Integrating information about location and value of resources by white-faced saki monkeys (Pithecia pithecia)

Most studies of spatial memory in primates focus on species that inhabit large home ranges and have dispersed, patchy resources. Researchers assume that primates use memory to minimize distances traveled between resources. We investigated the use of spatial memory in a group of six white-faced sakis (Pithecia pithecia) on 12.8-ha Round Island, Guri Lake, Venezuela during a period of fruit abundance. The sakis' movements were analyzed with logistic regressions, a predictive computer model and a computer model that simulates movements. We considered all the resources available to the sakis and compared observed distances to predicted distances from a computer model for foragers who know nothing about the location of resources. Surprisingly, the observed distances were four times greater than the predicted distances, suggesting that the sakis passed by a majority of the available fruit trees without feeding. The odds of visiting a food tree, however, were significantly increased if the tree had been visited in the previous 3 days and had more than 100 fruit. The sakis' preferred resources were highly productive fruit trees, Capparis trees, and trees with water holes. They traveled efficiently to these sites. The sakis choice of feeding sites indicate that they combined knowledge acquired by repeatedly traveling through their home range with 'what' and 'where' information gained from individual visits to resources. Although the sakis' foraging choices increased the distance they traveled overall, choosing more valued sites allowed the group to minimize intra-group feeding competition, maintain intergroup dominance over important resources, and monitor the state of resources throughout their home range. The sakis' foraging decisions appear to have used spatial memory, elements of episodic-like memory and social and nutritional considerations.

A socioecological perspective on primate cognition, past and present

The papers in this special issue examine the relationship between social and ecological cognition in primates. We refer to the intersection of these two domains as socioecological cognition. Examples of socioecological cognition include socially learned predator alarm calls and socially sensitive foraging decisions. In this review we consider how primate cognition may have been shaped by the interaction of social and ecological influences in their evolutionary history. The ability to remember distant, out-of-sight locations is an ancient one, shared by many mammals and widespread among primates. It seems some monkeys and apes have evolved the ability to form more complex representations of resources, integrating "what-where-how much" information.
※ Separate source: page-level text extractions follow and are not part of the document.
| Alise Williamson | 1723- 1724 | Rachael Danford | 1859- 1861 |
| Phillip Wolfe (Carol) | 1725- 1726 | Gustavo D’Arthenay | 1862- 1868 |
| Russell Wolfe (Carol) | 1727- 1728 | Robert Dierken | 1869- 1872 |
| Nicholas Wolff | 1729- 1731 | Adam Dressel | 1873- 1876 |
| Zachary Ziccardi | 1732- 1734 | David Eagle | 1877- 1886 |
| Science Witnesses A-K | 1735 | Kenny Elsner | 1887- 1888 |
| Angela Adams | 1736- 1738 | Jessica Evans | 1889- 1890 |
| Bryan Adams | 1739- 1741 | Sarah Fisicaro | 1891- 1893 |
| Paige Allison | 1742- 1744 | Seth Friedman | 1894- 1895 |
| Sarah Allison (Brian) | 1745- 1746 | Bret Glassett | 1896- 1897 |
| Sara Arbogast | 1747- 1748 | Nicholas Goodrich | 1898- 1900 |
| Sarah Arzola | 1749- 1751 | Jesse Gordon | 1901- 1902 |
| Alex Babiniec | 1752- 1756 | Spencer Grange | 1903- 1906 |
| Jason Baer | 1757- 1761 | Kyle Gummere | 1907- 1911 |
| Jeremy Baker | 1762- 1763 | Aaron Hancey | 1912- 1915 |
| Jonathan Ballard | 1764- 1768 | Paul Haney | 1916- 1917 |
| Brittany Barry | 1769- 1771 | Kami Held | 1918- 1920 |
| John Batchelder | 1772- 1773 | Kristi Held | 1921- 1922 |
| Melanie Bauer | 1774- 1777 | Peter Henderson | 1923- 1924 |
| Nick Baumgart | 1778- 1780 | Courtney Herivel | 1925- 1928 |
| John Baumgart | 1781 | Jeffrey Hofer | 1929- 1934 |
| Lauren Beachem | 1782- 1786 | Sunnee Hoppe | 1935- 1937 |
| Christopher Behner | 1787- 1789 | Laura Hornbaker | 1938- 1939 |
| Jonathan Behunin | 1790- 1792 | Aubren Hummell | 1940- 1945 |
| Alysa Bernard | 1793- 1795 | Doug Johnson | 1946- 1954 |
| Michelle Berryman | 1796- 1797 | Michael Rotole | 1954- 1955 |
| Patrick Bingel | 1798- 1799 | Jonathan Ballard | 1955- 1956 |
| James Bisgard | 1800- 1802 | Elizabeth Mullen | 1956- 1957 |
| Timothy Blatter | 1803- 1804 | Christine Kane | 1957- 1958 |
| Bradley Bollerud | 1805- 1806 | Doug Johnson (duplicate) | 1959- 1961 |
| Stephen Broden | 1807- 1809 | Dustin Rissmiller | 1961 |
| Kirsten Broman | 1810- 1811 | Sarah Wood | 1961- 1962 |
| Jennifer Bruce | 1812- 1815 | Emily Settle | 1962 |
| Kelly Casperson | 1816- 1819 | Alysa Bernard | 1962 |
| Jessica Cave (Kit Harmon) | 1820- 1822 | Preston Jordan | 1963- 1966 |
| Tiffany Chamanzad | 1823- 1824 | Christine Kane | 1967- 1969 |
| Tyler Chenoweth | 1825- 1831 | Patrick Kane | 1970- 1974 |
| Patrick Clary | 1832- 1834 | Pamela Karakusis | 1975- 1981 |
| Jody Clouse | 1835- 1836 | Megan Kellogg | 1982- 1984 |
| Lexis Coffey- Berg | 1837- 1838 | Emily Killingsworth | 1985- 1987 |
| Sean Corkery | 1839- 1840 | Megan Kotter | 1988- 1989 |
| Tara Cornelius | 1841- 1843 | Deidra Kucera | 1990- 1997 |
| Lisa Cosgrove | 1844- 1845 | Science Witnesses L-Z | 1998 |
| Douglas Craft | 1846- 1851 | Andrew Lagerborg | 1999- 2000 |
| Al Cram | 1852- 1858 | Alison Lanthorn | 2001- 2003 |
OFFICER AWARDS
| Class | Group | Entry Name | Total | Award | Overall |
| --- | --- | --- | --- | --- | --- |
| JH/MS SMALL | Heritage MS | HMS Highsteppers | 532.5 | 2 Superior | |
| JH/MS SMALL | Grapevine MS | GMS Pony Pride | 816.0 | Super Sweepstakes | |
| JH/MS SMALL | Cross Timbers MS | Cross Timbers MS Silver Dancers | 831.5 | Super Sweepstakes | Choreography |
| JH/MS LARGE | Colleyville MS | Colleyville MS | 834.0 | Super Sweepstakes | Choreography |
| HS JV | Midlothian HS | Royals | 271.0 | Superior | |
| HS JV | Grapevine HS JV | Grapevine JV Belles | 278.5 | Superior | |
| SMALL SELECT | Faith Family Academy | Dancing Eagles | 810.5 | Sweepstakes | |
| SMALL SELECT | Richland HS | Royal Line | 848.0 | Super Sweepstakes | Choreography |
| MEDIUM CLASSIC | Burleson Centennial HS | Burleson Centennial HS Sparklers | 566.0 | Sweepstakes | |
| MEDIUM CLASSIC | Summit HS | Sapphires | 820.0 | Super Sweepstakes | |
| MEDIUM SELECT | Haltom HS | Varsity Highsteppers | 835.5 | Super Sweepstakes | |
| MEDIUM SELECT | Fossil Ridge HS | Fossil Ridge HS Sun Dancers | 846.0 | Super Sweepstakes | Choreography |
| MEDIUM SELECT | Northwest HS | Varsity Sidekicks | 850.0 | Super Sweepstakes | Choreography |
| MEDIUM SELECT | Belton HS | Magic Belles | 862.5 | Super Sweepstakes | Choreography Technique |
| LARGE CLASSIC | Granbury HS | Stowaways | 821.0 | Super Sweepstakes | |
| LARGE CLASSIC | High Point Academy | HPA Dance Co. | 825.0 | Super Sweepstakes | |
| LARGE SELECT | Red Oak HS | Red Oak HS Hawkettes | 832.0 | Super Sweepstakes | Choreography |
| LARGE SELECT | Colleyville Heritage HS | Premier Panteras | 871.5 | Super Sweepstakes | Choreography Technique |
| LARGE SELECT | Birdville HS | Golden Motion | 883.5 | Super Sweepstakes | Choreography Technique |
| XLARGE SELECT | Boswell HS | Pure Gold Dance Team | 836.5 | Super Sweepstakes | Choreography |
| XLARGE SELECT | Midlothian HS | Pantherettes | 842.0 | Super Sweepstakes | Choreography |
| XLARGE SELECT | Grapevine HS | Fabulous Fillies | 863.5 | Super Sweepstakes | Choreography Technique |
This ability allowed anthropoids to live in larger, more cohesive groups by minimizing competition for limited resources between group members. As group size increased, however, competition for resources also increased, selecting for enhanced social skills. Enhanced social skills in turn made a more sophisticated relationship to the environment possible. The interaction of social and ecological influences created a spiraling effect in the evolution of primate intelligence. In contrast, lemurs may not have evolved the ability to form complex representations which would allow them to consider the size and location of resources. This lack in lemur ecological cognition may restrict the size of frugivorous lemur social groups, thereby limiting the complexity of lemur social life. In this special issue, we have brought together two review papers, five field studies, and one laboratory study to investigate the interaction of social and ecological factors in relation to foraging. Our goal is to stimulate research that considers social and ecological factors acting together on cognitive evolution, rather than in isolation. Cross fertilization of experimental and observational studies from captivity and the field is important for increasing our understanding of this relationship.